Spending review

Yesterday the Chancellor of the Exchequer updated MP’s on the financial situation of the Country and set out his spending plans for the years ahead.

With so many areas protected from spending cuts it naturally means greater cuts for unprotected areas. However, thanks to lower interest rates and a better economic forecast from the independent Office of Budget responsibility the Chancellor was able to make some changes which I believe will be widely welcomed.

The headlines have been grabbed by the decision not to change the rules on tax credits. The Government will still be saving the planned £12 billion from welfare changes. In the longer term tax credits will eventually be phased out as more people move on to the much simpler Universal Credit.

Crucially, the plan put forward by the NHS for the next five years will be paid for in full and the first £6 billion next year. In addition to confirming the Government will continue to spend2% of our national income on defence the Chancellor announced there will be no cuts to the police budget with spending on the police protected in line with inflation.

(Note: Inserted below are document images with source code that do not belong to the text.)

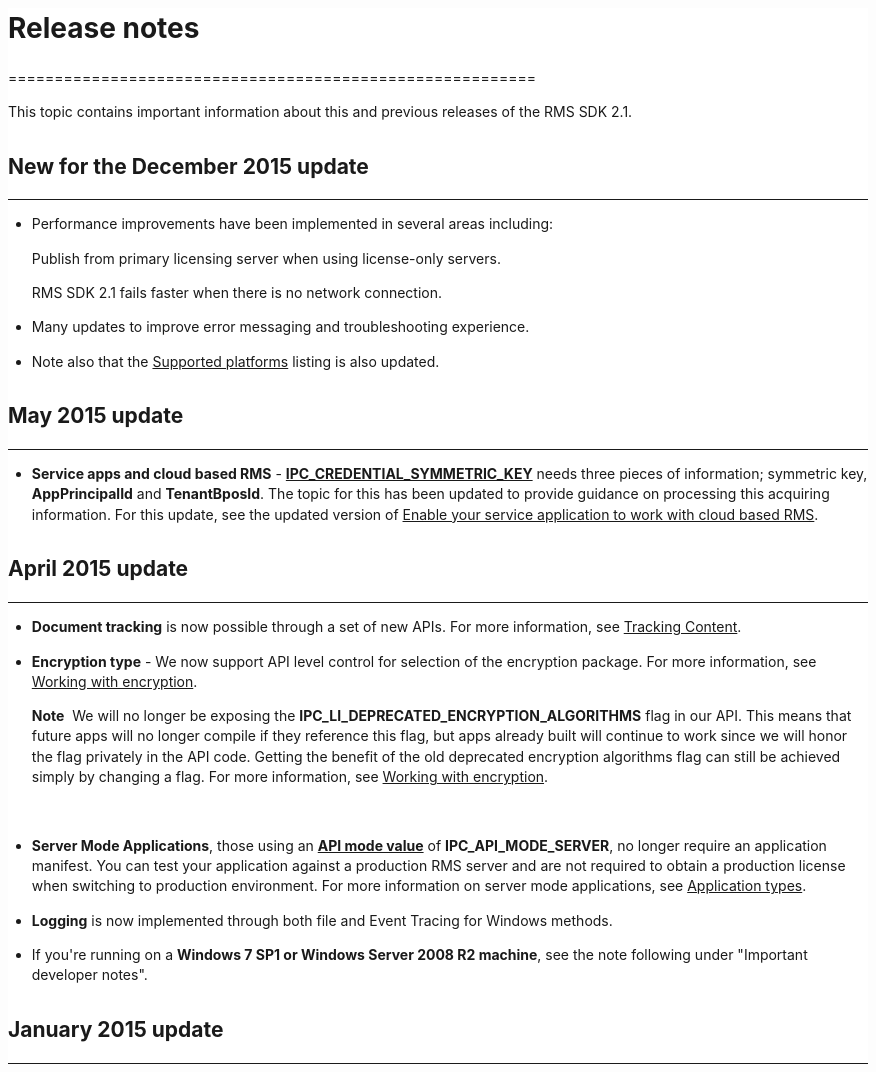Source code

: # Release notes
=========================================================

This topic contains important information about this and previous releases of the RMS SDK 2.1.

## New for the December 2015 update
-----------------------------------------------------------------------------------------------------------------------------------------------------------------------------------------

-   Performance improvements have been implemented in several areas including:

    Publish from primary licensing server when using license-only servers.

    RMS SDK 2.1 fails faster when there is no network connection.

-   Many updates to improve error messaging and troubleshooting experience.
-   Note also that the [Supported platforms](supported_platforms.md) listing is also updated.

## May 2015 update
---------------------------------------------------------------------------------------------------------------------

-   **Service apps and cloud based RMS** - [**IPC\_CREDENTIAL\_SYMMETRIC\_KEY**](xref:msipc.ipc_credential_symmetric_key) needs three pieces of information; symmetric key, **AppPrincipalId** and **TenantBposId**. The topic for this has been updated to provide guidance on processing this acquiring information. For this update, see the updated version of [Enable your service application to work with cloud based RMS](how_to_use_file_api_with_aadrm__cloud_.md).

## April 2015 update
---------------------------------------------------------------------------------------------------------------------------------------------

-   **Document tracking** is now possible through a set of new APIs. For more information, see [Tracking Content](tracking_content.md).
-   **Encryption type** - We now support API level control for selection of the encryption package. For more information, see [Working with encryption](working_with_encryption.md).

    **Note**  We will no longer be exposing the **IPC\_LI\_DEPRECATED\_ENCRYPTION\_ALGORITHMS** flag in our API. This means that future apps will no longer compile if they reference this flag, but apps already built will continue to work since we will honor the flag privately in the API code. Getting the benefit of the old deprecated encryption algorithms flag can still be achieved simply by changing a flag. For more information, see [Working with encryption](working_with_encryption.md).

     

-   **Server Mode Applications**, those using an [**API mode value**](xref:msipc.api_mode_values) of **IPC\_API\_MODE\_SERVER**, no longer require an application manifest. You can test your application against a production RMS server and are not required to obtain a production license when switching to production environment. For more information on server mode applications, see [Application types](application_types.md).
-   **Logging** is now implemented through both file and Event Tracing for Windows methods.
-   If you're running on a **Windows 7 SP1 or Windows Server 2008 R2 machine**, see the note following under "Important developer notes".

## January 2015 update
-------------------------------------------------------------------------------------------------------------------------------------
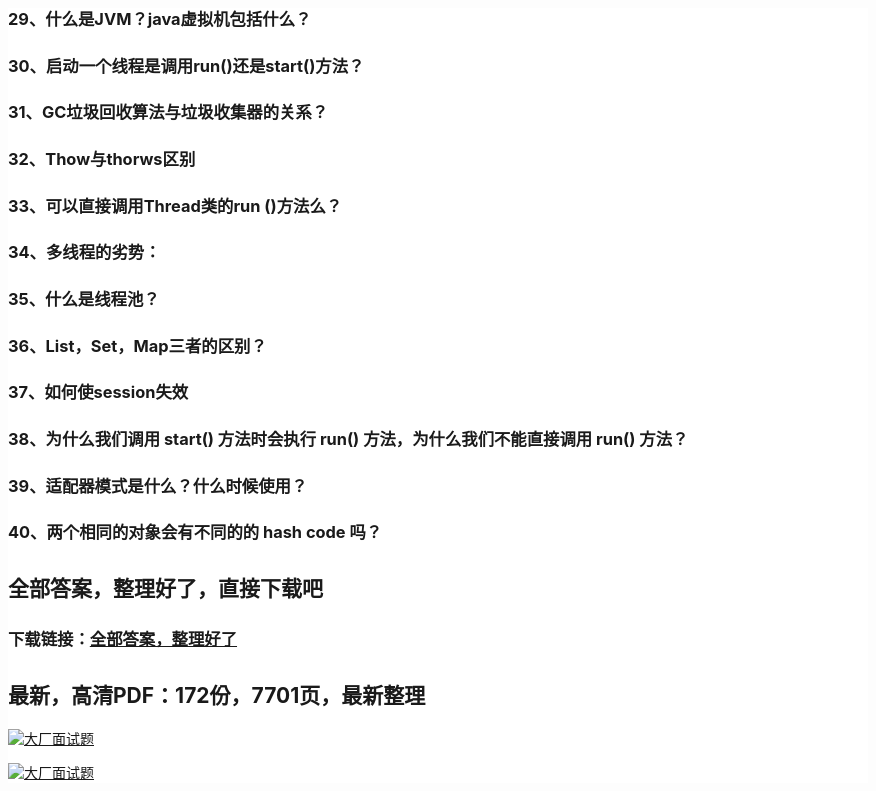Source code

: ### 29、什么是JVM？java虚拟机包括什么？
### 30、启动一个线程是调用run()还是start()方法？
### 31、GC垃圾回收算法与垃圾收集器的关系？
### 32、Thow与thorws区别
### 33、可以直接调用Thread类的run ()方法么？
### 34、多线程的劣势：
### 35、什么是线程池？
### 36、List，Set，Map三者的区别？
### 37、如何使session失效
### 38、为什么我们调用 start() 方法时会执行 run() 方法，为什么我们不能直接调用 run() 方法？
### 39、适配器模式是什么？什么时候使用？
### 40、两个相同的对象会有不同的的 hash code 吗？




## 全部答案，整理好了，直接下载吧

### 下载链接：[全部答案，整理好了](https://www.souyunku.com/wp-content/uploads/weixin/githup-weixin-2.png)




## 最新，高清PDF：172份，7701页，最新整理

[![大厂面试题](https://www.souyunku.com/wp-content/uploads/weixin/mst.png "架构师专栏")](https://www.souyunku.com/wp-content/uploads/weixin/githup-weixin.png "架构师专栏")

[![大厂面试题](https://www.souyunku.com/wp-content/uploads/weixin/githup-weixin.png "架构师专栏")](https://www.souyunku.com/wp-content/uploads/weixin/githup-weixin.png "架构师专栏")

Last night I spoke at an event in Westminster organised by Conservatives for Liberty on the continuing threat to individual freedoms.

Autumn Statement

Today is the day of one of the biggest set piece events in the Commons of the year. The Autumn Statement. everyone knows that the big picture is about how the Country moves to a position where it can start living within its means. we simply cannot go on spending more money than we get in. The last Labour Governed should never have allowed the national finances to get so far out of balance and as we are all finding it is very easy to spend more money. It is very difficult to save money. It is we will all know the detail before long it is not worth speculating on what might be announced. Instead here are some of the background statistics on the economy which provide the backdrop for the Autumn Statement.

Gross Domestic Product (GDP) grew by 0.3% in the first quarter of 2015. In other words the economy is growing

Inflation as measured by the Consumer Prices Index was  -0.1% in October 2015. This is the first time inflation has fallen on an annual basis for 2 months in a row since the index was created in 1997.

The employment rate in the period July to September 2015 was 73.7%. This is the highest rate since comparable records began in 1971.